Audio MIR techniques seek to bridge the gap between semantically useful music concepts and audio signal descriptions to benefit applications such as music recommendation, performance analyses and musicology research. In an oral tradition, such as is the case with the art music of India, musicology research can reap rich benefits by computational methods applied to the audio recordings of great artists. Apart from providing a better understanding of the common practices employed in performance, deeper insights into the structural and theoretical aspects of the genre can be acquired. Our work has involved developing tools for the extraction of musically relevant attributes from vocal and instrumental audio recordings. Models for the culture-dependent notion of melodic similarity are refined based on musicological concepts drawn from raga grammar. The models, further tested in experiments on melodic phrase perception by musicians, reveal interesting behavioural differences between musicians trained in the genre and those who are not.

All music has structure at a variety of time scales. Uncovering this structure can provide for powerful visual representations of the concert audio that is of potential value in music appreciation and pedagogy. In the case of Indian art music, rhythm and tempo form the basis of structural segments at the largest time scales of the concert. We study the application of supervised and unsupervised segmentation methods based on musically motivated acoustic features computed on the concert audio. Source separation methods are investigated for better segmentation and visualization of concert structure.

An important application of MIR methods is music pedagogy where automatic feedback on instrument playing or singing can be helpful. Melodic accuracy, for instance, is judged by comparing the detected note events to a reference in terms of pitch and duration values. Our work addresses the goodness of instrumental sounds such tabla strokes in terms of correct articulation by a learner.
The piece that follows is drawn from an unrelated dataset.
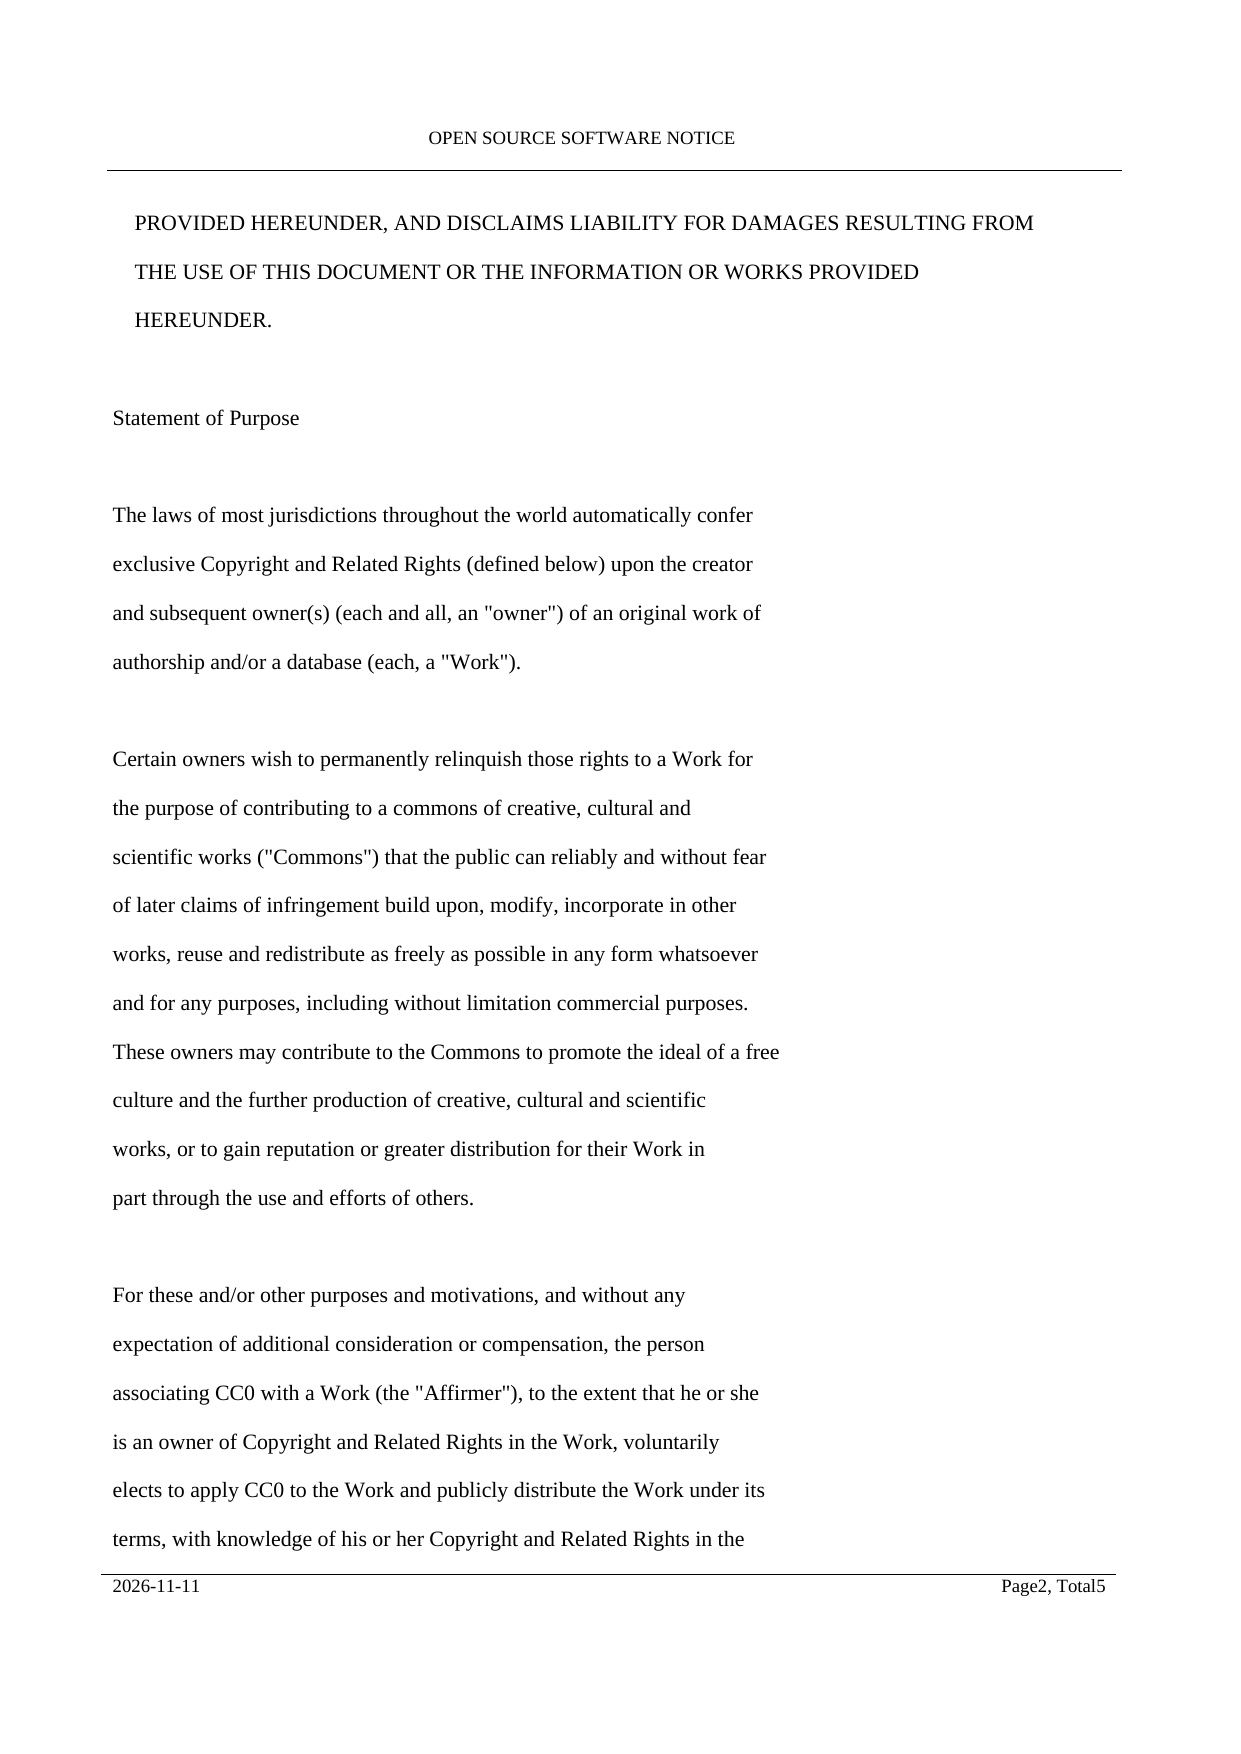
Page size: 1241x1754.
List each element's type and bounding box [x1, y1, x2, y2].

text [112, 206, 1128, 1555]
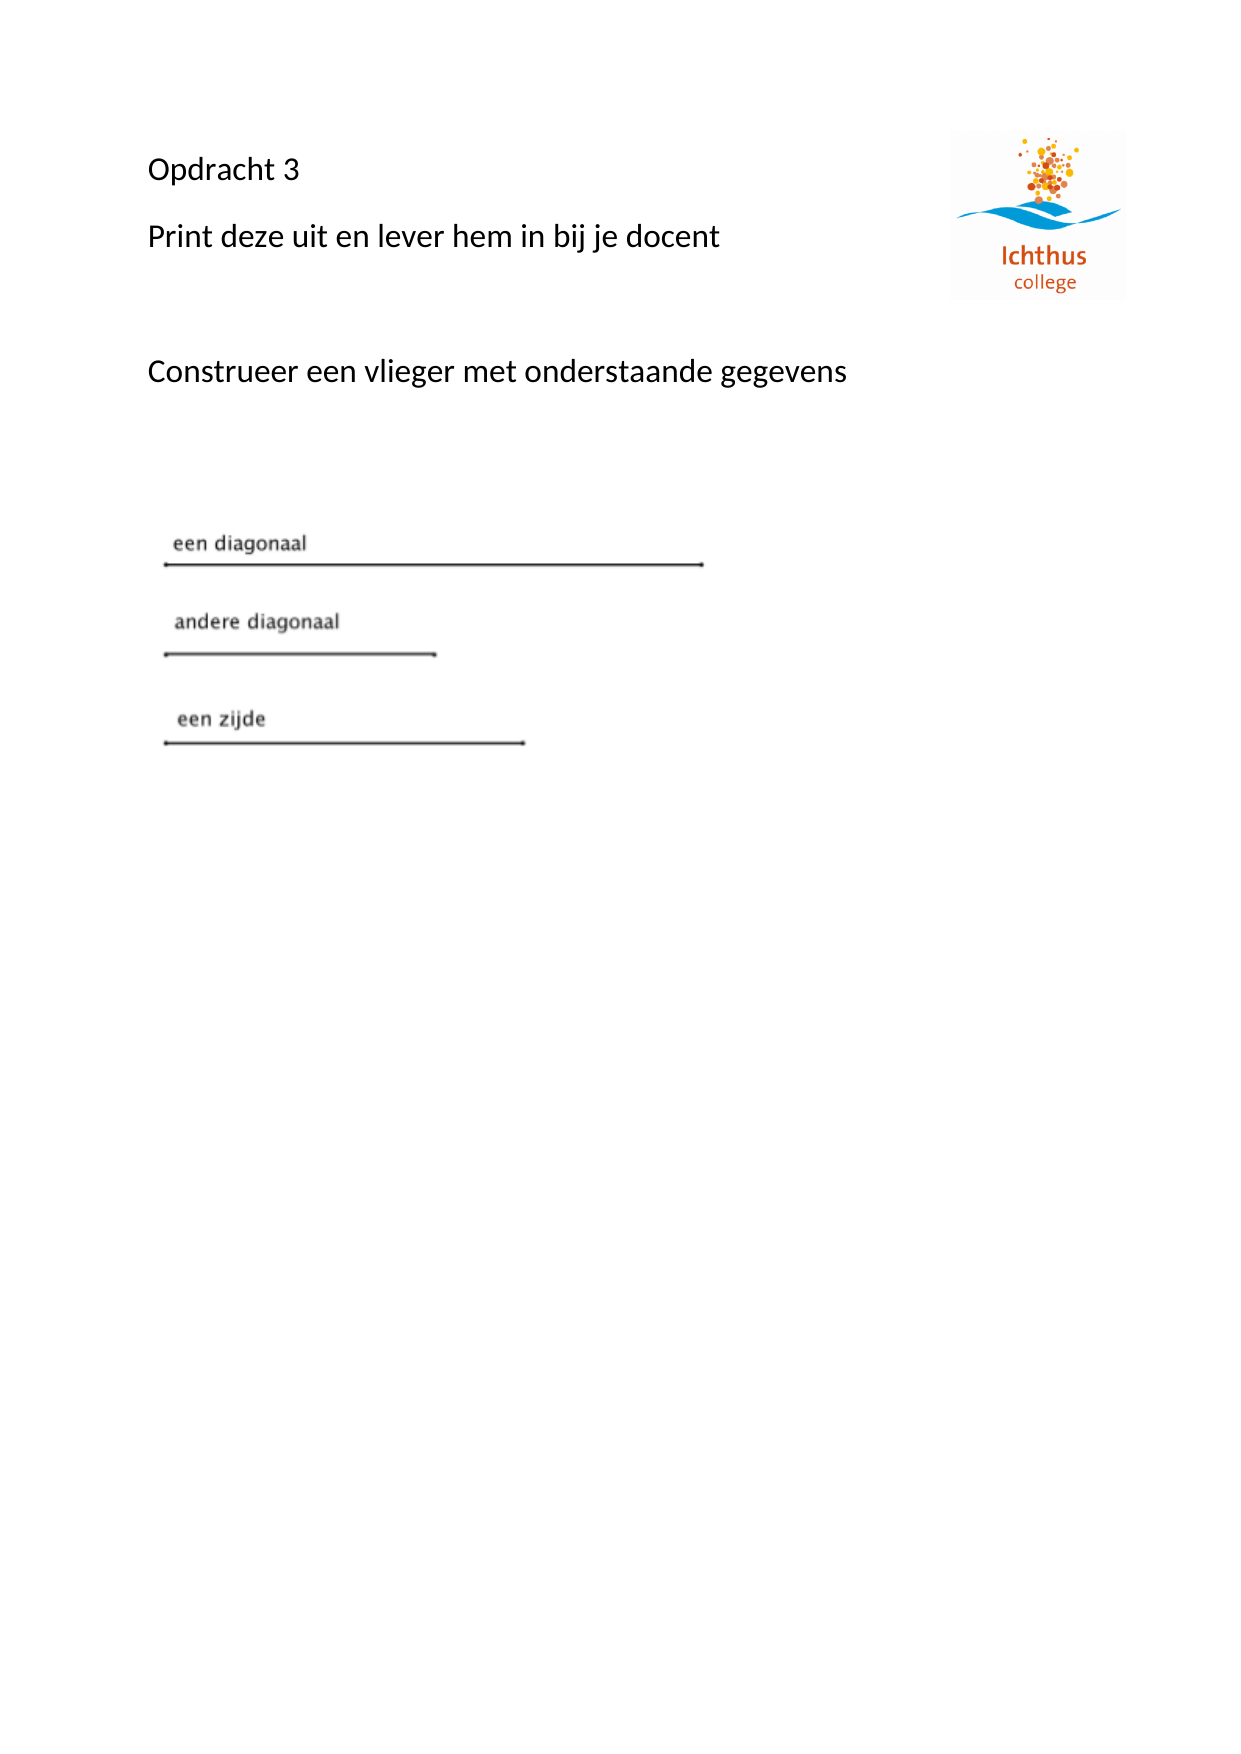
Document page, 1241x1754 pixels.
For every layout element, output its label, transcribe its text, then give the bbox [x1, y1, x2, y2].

The precise hand gesture and position of striking the tabla membrane influence the timbre and affect the acoustic properties in a manner that can be detected by the spectro-temporal analysis of the audio signal. Other work involves the flexible generation of natural sounding musical tones based on deep learning.

Automating Spoken Language Assessment

Motivated by the problem of lack of exposure to spoken English faced by children in rural schools in the country, this project targets the development of speech technology for automatic feedback on oral reading skill. Good reading involves accurate word decoding as well as fluency and expressiveness. There have been a number of studies on the effectiveness of automatic feedback on pronunciation of words and the sounds of the language therein. However there has been relatively little work on predicting speaking skills based on the detected prosody although no language teacher will dispute the importance of prosodic fluency for intelligible and natural sounding speech.

Our research is directed toward exploiting automatic speech recognition and prosody modeling in the assessment of speaking skills. The known challenges are the language dependence of prosody and its relatively high variability in natural speech compared to segmental variability. Our current context is the oral reading of stories by children learning English as a second language in school. The low entropy of the text facilitates the automatic segmentation of the signal as required for the estimation of prosodic events at the word level. New methods for robustly extracting prosodic events in noisy speech are researched. The acoustic correlates of prosodic functions such as phrasing and prominence are investigated for children of specific L1 reading English text. High-level attributes such as comprehensibility and confidence are predicted from the combination of extracted lexical and prosodic cues. This work is supported by the Tata Centre for Technology and Design (TCTD) at IIT Bombay and by the Abdul Kalam Technology Innovation National Fellowship 2020-2023.

Multi-channel Speech Enhancement

While a number of information extraction tasks including speech and speaker recognition are reliably implemented today, their performance is observed to degrade steeply on speech that is recorded with a distant microphone. A microphone array can provide the needed improvement in signal to noise ratio with a combination of multi- and single-channel speech enhancement techniques. Our work focuses on the task of meetings transcription, including speaker diarization, where a microphone array is used to record the meeting involving several speakers in a possibly reverberant and noisy environment. Better modeling of the room acoustic characteristics and the simultaneous exploitation of spatial and speaker-dependent cues are being applied to generate better quality single-channel speech for automatic speech and speaker recognition.